'Adventures in Ideas' Celebrates the '70s Saturday, February 2
SALISBURY, MD---Richard Nixon governed the nation (for a while, anyway), Archie Bunker ruled the airwaves, and disco was king.
The 1970s was a decade of polarizing, tumultuous events and pop-cultural phenomena. Dr. Dean Kotlowski, professor of history at Salisbury, discusses some of the political, entertainment and cultural milestones that helped define the era as part of SU’s Adventures in Ideas humanities seminar series. His presentation, “Stayin’ Alive: Surviving the 1970s,” is 10 a.m.-3 p.m. Saturday, February 2, in Teacher Education and Technology Center Room 179.

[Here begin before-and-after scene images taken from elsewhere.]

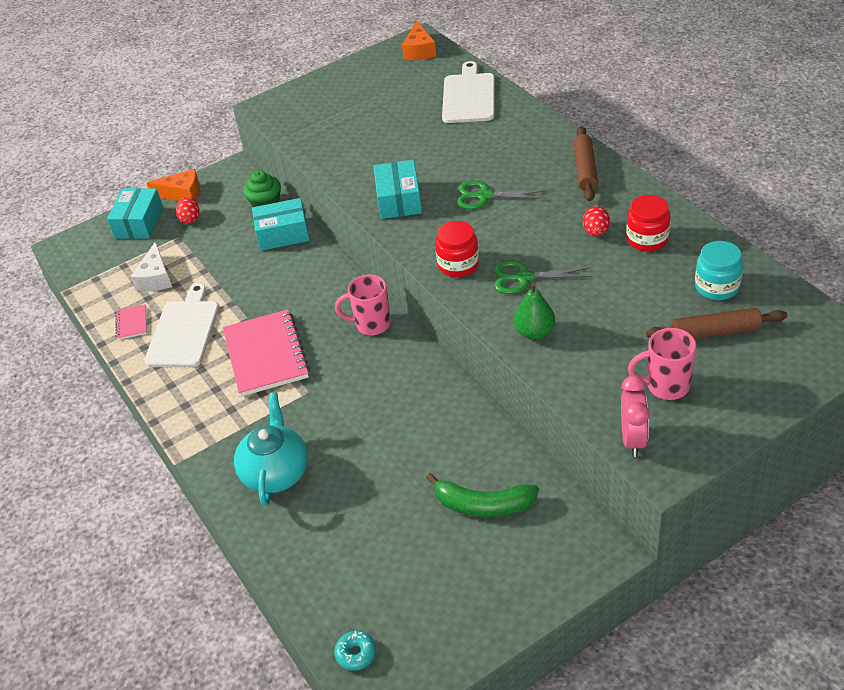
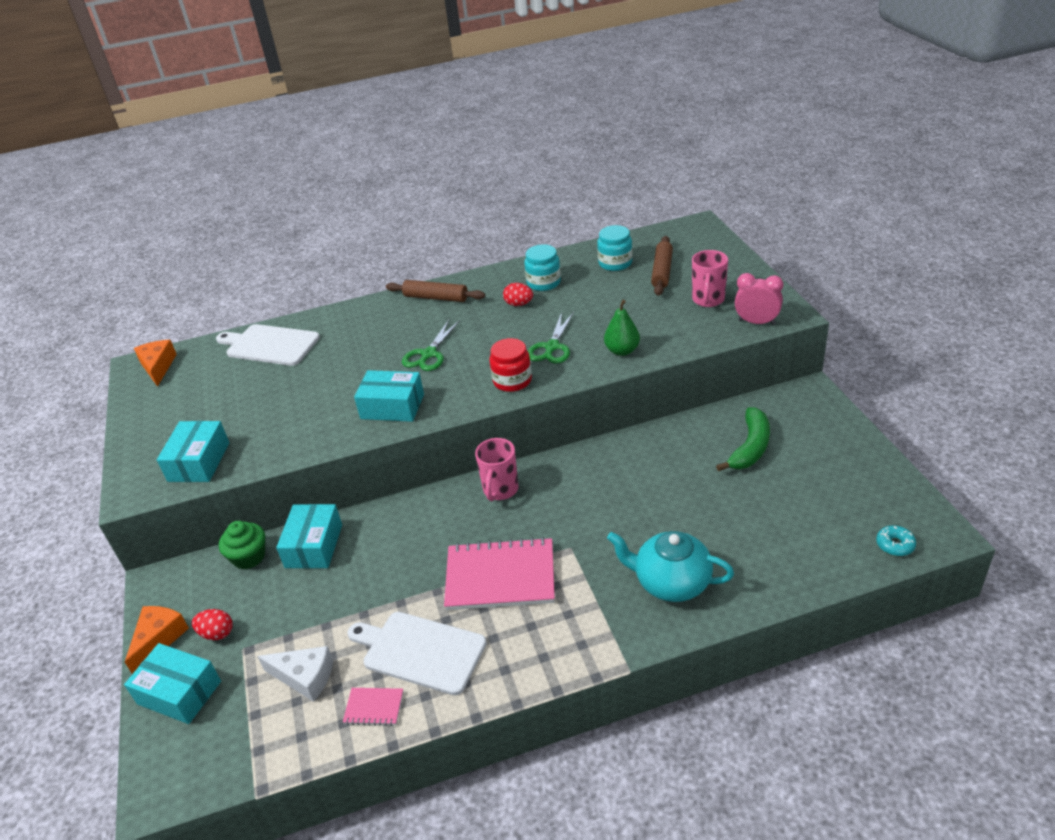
camera: 75 degrees left, 5 degrees down
orange cheese [402,20,436,60] -> orange cheese turned 120 degrees counterclockwise [134,340,177,387]
red jar [626,195,670,251] -> turquoise jar [524,244,561,291]
none -> turquoise box [157,421,229,482]

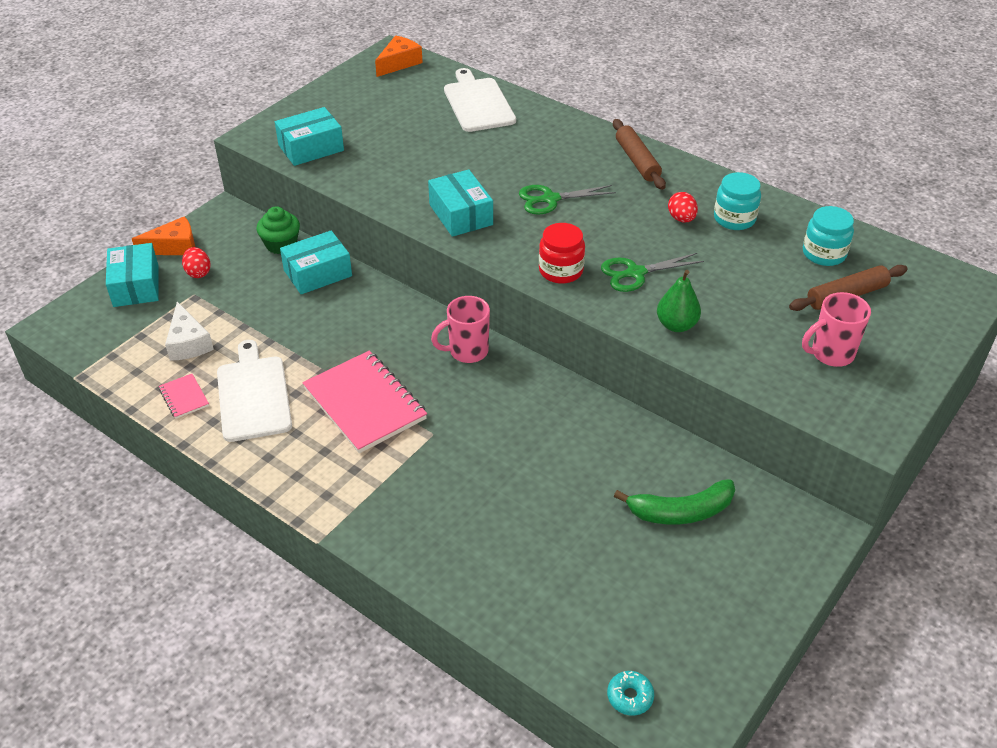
camera: 50 degrees right, 5 degrees up
turquoise teapot [607,531,734,602] -> none
pink clock [735,273,783,325] -> none

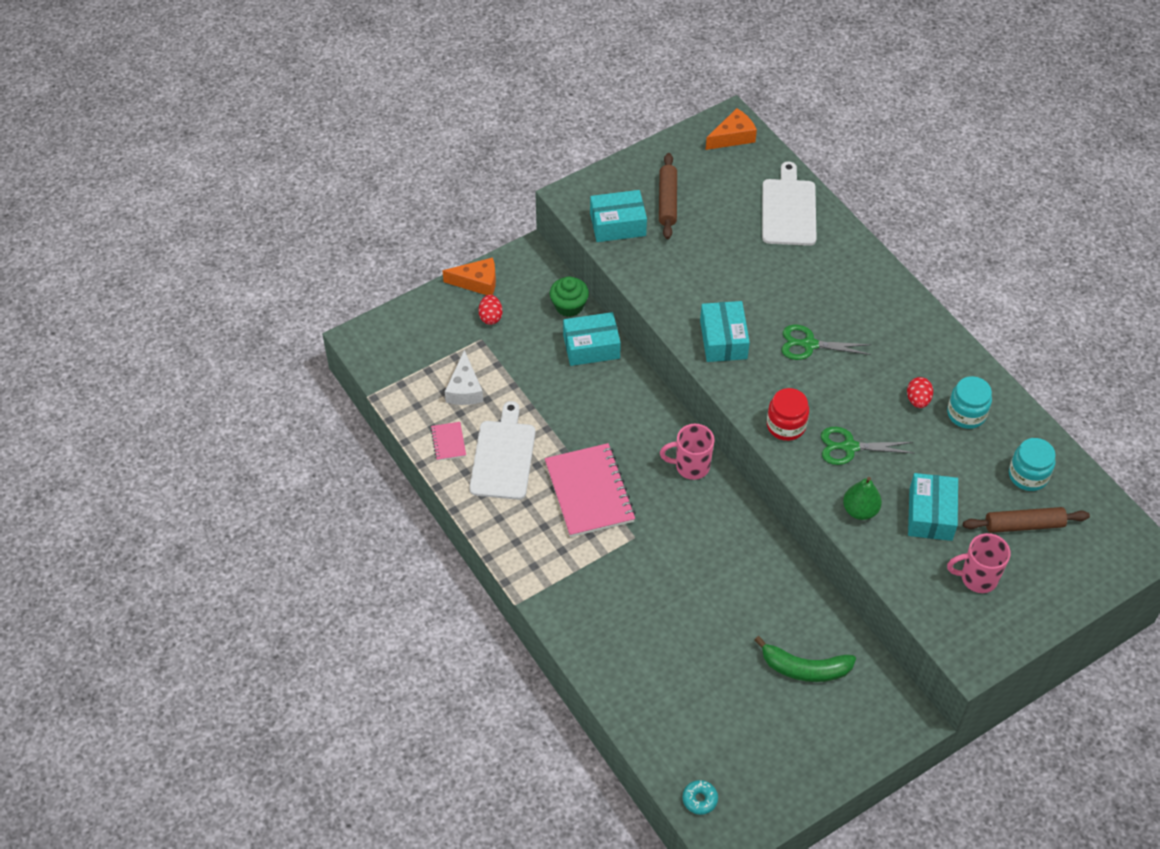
camera: 20 degrees right, 10 degrees up
turquoise box [106,243,159,307] -> turquoise box moved to [908,473,958,541]
brown rolling pin [613,119,666,190] -> brown rolling pin moved to [659,153,677,239]

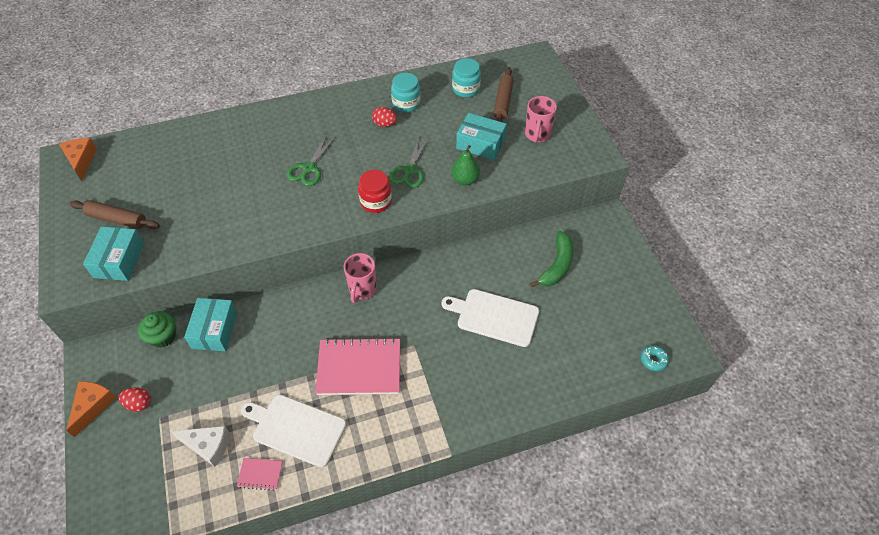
camera: 75 degrees left, 0 degrees up
turquoise box [700,301,750,362] -> none
white cutting board [762,161,817,246] -> white cutting board moved to [442,289,539,347]

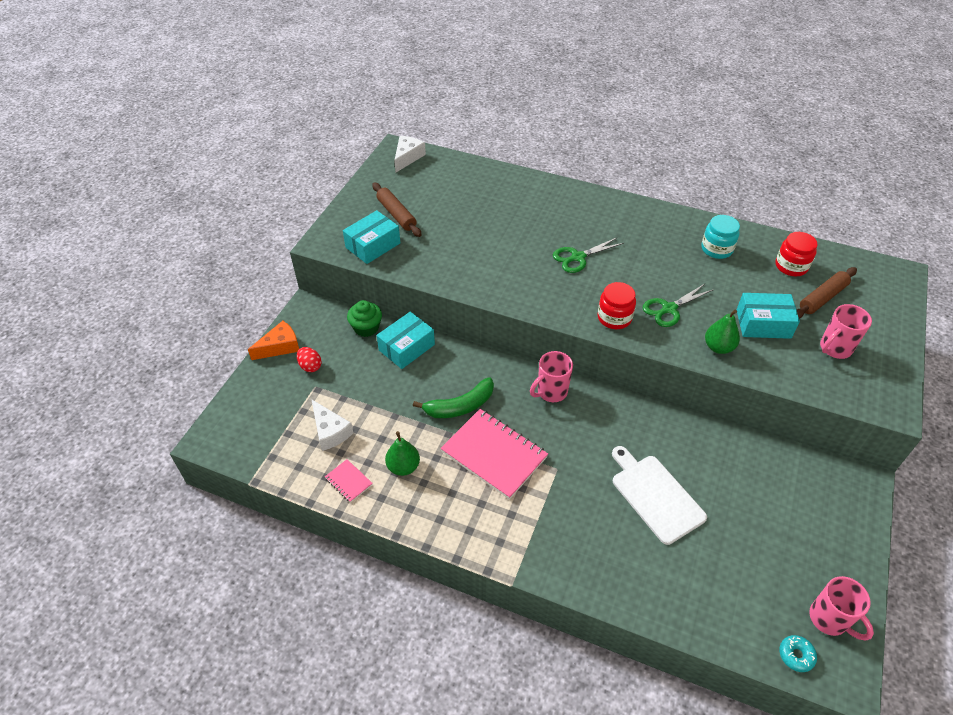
camera: 40 degrees right, 5 degrees down
orange cheese [59,138,97,181] -> white cheese [394,136,426,172]
white cutting board [241,395,346,468] -> green pear [385,431,420,476]
red egg [372,107,397,127] -> none
turquoise jar [452,58,481,97] -> red jar [775,232,818,276]
turquoise box [456,113,507,160] -> turquoise box turned 60 degrees counterclockwise [736,293,800,339]
green banana [530,231,574,287] -> green banana moved to [413,377,494,418]
none -> pink mug [809,576,874,641]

Kotlowski has earned critical acclaim for his book Nixon’s Civil Rights: Politics, Principle, and Policy, published by Harvard University Press. Last year, he appeared as a panelist at the Richard Nixon Library and Birthplace in Yorba Linda, CA, discussing “Understanding Richard Nixon and His Era: Domestic Policy.” C-SPAN filmed and rebroadcast the event.
The network later came to SU to film Kotlowski’s lecture “Richard Nixon and Civil Rights,” part of his “America in the 1970s” course, for C-SPAN3’s “American History TV” programming block. In 2008, he taught a similar course at De La Salle University in Manila, Philippines, as a Fulbright Scholar, one of academia’s highest honors. In 2013, he is scheduled to appear in the PBS documentary Rescue in the Philippines: Refuge from the Holocaust.
Sponsored by the Charles R. and Martha N. Fulton School of Liberal Arts and the Whaley Family Foundation, admission to the seminar is $30, which includes coffee, snacks and lunch. Advance registration is required.
Upcoming in the series is “Camelot’s Hope: Legend and Statecraft from Arthur to Kennedy” with Dr. Kristen Walton of the History Department 10 a.m.-3 p.m. Saturday, March 2.